Government debt in the EU has hit an all-time high with Ireland having the highest increase in debt to GDP ratio in the first quarter of this year compared with the previous three months, bringing it to a record 125% of GDP — €204bn.
After five years of austerity and consolidation measures in Greece their debt at 160.5% of GDP is the highest in the EU, having experienced the biggest increase of just over 24 percentage points over the past 12 months.
Ireland’s increase was the next largest at 18.3 percentage points, up from 117.4% in Dec 2012.
Ireland’s debt at 125.1% of GDP was the fourth highest in the EU at the end of March, preceded by Greece, Italy at 130.3% and Portugal at 127.2%. The lowest was Estonia at 10%.
The government debt to GDP ratio in the euro area’s 17 members was 92.2% — up from 90.6% at the end of last year which was a much greater increase than that in the EU27 ratio, which rose from 85.2% to 85.9% over the same three months.

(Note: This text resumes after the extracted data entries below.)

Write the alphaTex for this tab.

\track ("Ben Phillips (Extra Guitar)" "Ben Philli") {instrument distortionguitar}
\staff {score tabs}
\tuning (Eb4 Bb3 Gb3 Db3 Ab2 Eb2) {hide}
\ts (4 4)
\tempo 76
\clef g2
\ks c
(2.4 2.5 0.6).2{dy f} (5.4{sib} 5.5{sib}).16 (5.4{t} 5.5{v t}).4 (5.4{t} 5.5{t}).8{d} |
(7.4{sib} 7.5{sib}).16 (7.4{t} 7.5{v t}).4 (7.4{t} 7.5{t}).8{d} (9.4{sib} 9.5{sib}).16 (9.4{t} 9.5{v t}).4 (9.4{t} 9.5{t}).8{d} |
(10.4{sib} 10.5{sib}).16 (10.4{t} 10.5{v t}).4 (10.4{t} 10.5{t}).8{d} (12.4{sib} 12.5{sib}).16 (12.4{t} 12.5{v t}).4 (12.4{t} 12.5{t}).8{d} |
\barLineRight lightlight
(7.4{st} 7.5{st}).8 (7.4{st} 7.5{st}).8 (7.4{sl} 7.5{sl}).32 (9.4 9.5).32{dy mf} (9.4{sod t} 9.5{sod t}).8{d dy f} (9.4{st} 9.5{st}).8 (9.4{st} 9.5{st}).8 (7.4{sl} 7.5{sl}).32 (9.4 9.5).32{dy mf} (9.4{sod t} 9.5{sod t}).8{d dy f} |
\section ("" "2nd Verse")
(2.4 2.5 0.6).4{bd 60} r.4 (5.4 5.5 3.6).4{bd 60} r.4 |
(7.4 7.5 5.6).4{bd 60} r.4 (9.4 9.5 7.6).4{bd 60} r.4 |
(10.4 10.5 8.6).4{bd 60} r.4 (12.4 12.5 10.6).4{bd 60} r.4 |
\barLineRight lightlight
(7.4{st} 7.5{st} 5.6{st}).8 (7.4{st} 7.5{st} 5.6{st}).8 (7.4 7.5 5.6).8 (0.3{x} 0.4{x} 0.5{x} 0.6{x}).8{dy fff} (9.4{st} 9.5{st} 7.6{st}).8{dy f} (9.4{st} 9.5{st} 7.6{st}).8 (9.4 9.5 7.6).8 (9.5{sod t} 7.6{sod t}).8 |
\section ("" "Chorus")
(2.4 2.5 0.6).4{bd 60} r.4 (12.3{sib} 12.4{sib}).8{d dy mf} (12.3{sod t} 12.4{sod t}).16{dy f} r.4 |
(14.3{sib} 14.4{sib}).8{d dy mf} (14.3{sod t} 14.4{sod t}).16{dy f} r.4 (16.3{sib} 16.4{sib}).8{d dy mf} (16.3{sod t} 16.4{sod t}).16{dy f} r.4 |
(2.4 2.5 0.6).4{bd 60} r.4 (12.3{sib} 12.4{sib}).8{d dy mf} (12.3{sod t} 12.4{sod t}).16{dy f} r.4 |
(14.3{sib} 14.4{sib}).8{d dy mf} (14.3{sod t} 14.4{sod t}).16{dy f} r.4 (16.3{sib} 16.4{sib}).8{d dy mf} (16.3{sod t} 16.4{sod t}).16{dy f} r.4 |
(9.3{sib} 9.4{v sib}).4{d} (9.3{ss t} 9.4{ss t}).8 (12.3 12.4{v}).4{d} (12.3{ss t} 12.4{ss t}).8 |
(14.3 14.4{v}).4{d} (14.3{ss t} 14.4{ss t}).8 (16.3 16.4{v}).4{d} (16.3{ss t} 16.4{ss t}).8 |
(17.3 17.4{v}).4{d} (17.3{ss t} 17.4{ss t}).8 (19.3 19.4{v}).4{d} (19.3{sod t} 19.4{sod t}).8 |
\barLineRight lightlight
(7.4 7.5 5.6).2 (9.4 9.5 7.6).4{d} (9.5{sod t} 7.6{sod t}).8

Year-on-year comparisons showed a similar result with the increase in the eurozone to 92.2% from 88.2% in the first quarter of 2012, while in the EU27 the increase was from 83.3% to 85.9%.
Eurostat, which released the statistics, also published quarterly data on intergovernmental lending due they said to the involvement of EU governments in financial assistance to some member states.
These figures showed that the share of intergovernmental lending at the end of March was 2.1% of the euro area GDP — up from 1.2% in the first quarter of 2012 and 1.6% for the EU27 — an increase from 0.9% in 2012 Q1. Compared with the fourth quarter of 2012, the debt to GDP ratio showed an increase for 21 countries.
The highest increases were for Ireland, up 7.7 percentage points followed by Belgium at 4.7pp and Spain at 4pp.
Debt ratios decreased in six countries, with the largest decrease Latvia at -1.5pp, Denmark at -0.8pp, Germany at -0.7pp, followed by Britain, Bulgaria and Estonia.
Ireland’s debt to GDP is forecast to begin to decline next year. In 2006 it had a record low of 24.8%.